··· Auszug ···

Schaufenster eines Buchladens
Um diese Aufkleber auf den Schaufenstern geht es: Die Buchhändlerin Claudia Stapp soll sie laut Werbesatzung entfernen und durch einfarbige graue Folien ersetzen. Bildrechte: MDR/Anna Hönig

Marketing Ärger um Schaufenster-Werbung: Erfurter Händlerin fühlt sich von Stadt gegängelt

15. Juli 2023, 09:22 Uhr

Zwei Schilder oder nur eins? Wie groß dürfen Aufkleber auf Schaufenstern in der Erfurter Innenstadt sein? Und welche Farbe ist für die Beleuchtung erlaubt? Händler müssen sich in Sachen Werbung an viele Vorgaben halten. Das hat schon häufig zu Konflikten geführt. Denn die Vorgaben der Stadt sind für die Händler nicht immer nachvollziehbar. Wir haben eine Buchhändlerin besucht.

Die Marktstraße ist eine der prominentesten Straße in Erfurt. Auf dem Weg vom Rathaus zum Domplatz kommen täglich viele Touristen vorbei. Seit zwölf Jahren hat Claudia Stapp hier ihren Buchladen "Buch Stapp". Vor dem Geschäft stehen Aufsteller mit Postkarten, aber auch eine Bücherauslage zum Stöbern.

··· Datenauszug ···

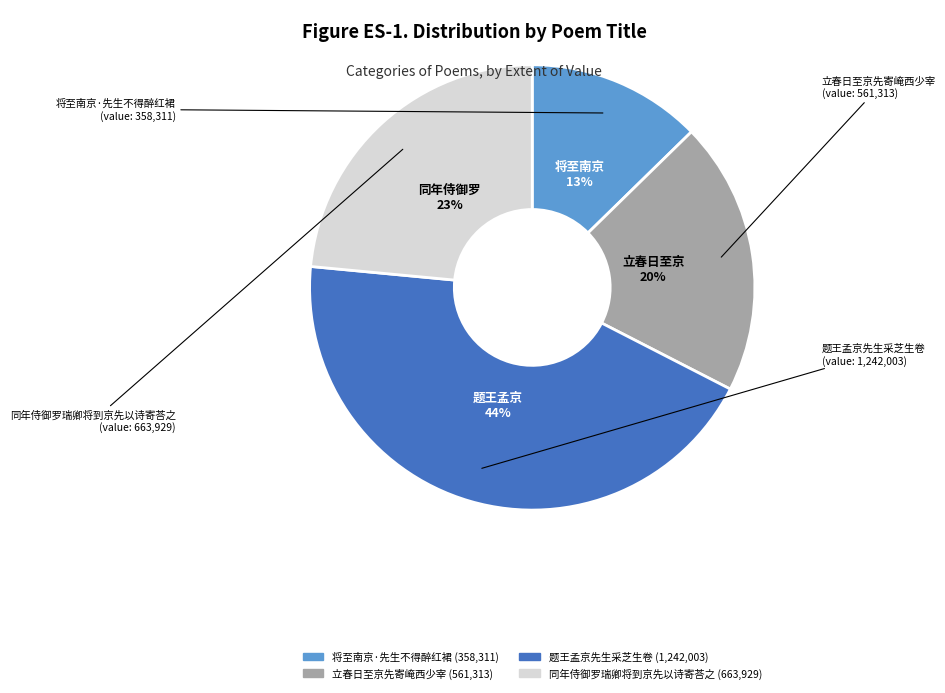

Rank the categories by value from highest to lowest.

题王孟京先生采芝生卷, 同年侍御罗瑞卿将到京先以诗寄荅之, 立春日至京先寄崦西少宰, 将至南京·先生不得醉红裙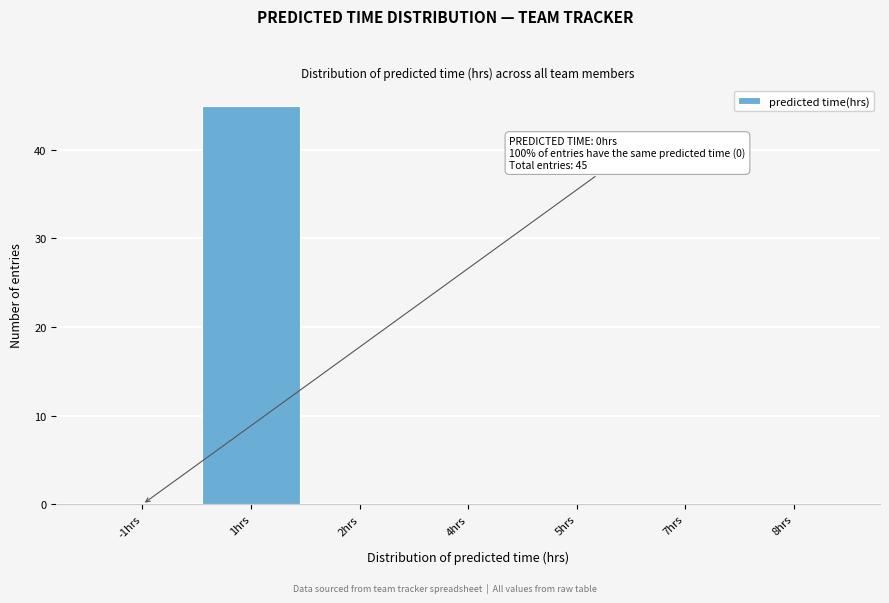

Reading right to left, what are all the values shown in this chart?

8hrs=0	7hrs=0	5hrs=0	4hrs=0	2hrs=0	1hrs=45	-1hrs=0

···

## [Arbeitsauftrag A]
Schreibe den Abschnitt aus dem Artikel über die Schaufenster-Werbung, der mit den Worten "15. Juli 2023, 09:22" beginnt und mit "eine Buchhändlerin besucht." endet, neu und setze dabei "Ladeninhaberin" an die Stelle von "Buchhändlerin".
## [Arbeitsauftrag B]
Seit wie vielen Jahren führt Claudia Stapp laut dem Artikel über die Schaufenster-Werbung ihren Buchladen in der Marktstraße?
## [Arbeitsauftrag C]
Schreibe den Artikel über die Schaufenster-Werbung im Anschluss an seinen letzten Satz weiter.
Die Daten stehen in keinem Zusammenhang mit dem Artikel über die Schaufenster-Werbung.

## [Übungsergebnis A]
15. Juli 2023, 09:22 Uhr

Zwei Schilder oder nur eins? Wie groß dürfen Aufkleber auf Schaufenstern in der Erfurter Innenstadt sein? Und welche Farbe ist für die Beleuchtung erlaubt? Händler müssen sich in Sachen Werbung an viele Vorgaben halten. Das hat schon häufig zu Konflikten geführt. Denn die Vorgaben der Stadt sind für die Händler nicht immer nachvollziehbar. Wir haben eine Ladeninhaberin besucht.

## [Übungsergebnis B]
Seit zwölf Jahren.

## [Übungsergebnis C]
Der Laden befindet sich in einem Eckgebäude, hat viele Fenster. Zwei Schaufenster sind mit einer blickdichten Folie beklebt. Diese sind ein Sichtschutz für den dahinter liegenden Kassenbereich, aber auch ein Sonnenschutz für die Mitarbeiter hinter der Kasse. Die Folien wechselt Claudia Stapp zweimal im Jahr - auf dem aktuellen Aufkleber wird der Roman "Morgen, morgen und wieder morgen" von Gabrielle Zevin beworben. Seit Stapp ihre Buchhandlung 2011 eröffnet hat, hat sich niemand an den Folien gestört - bis jetzt.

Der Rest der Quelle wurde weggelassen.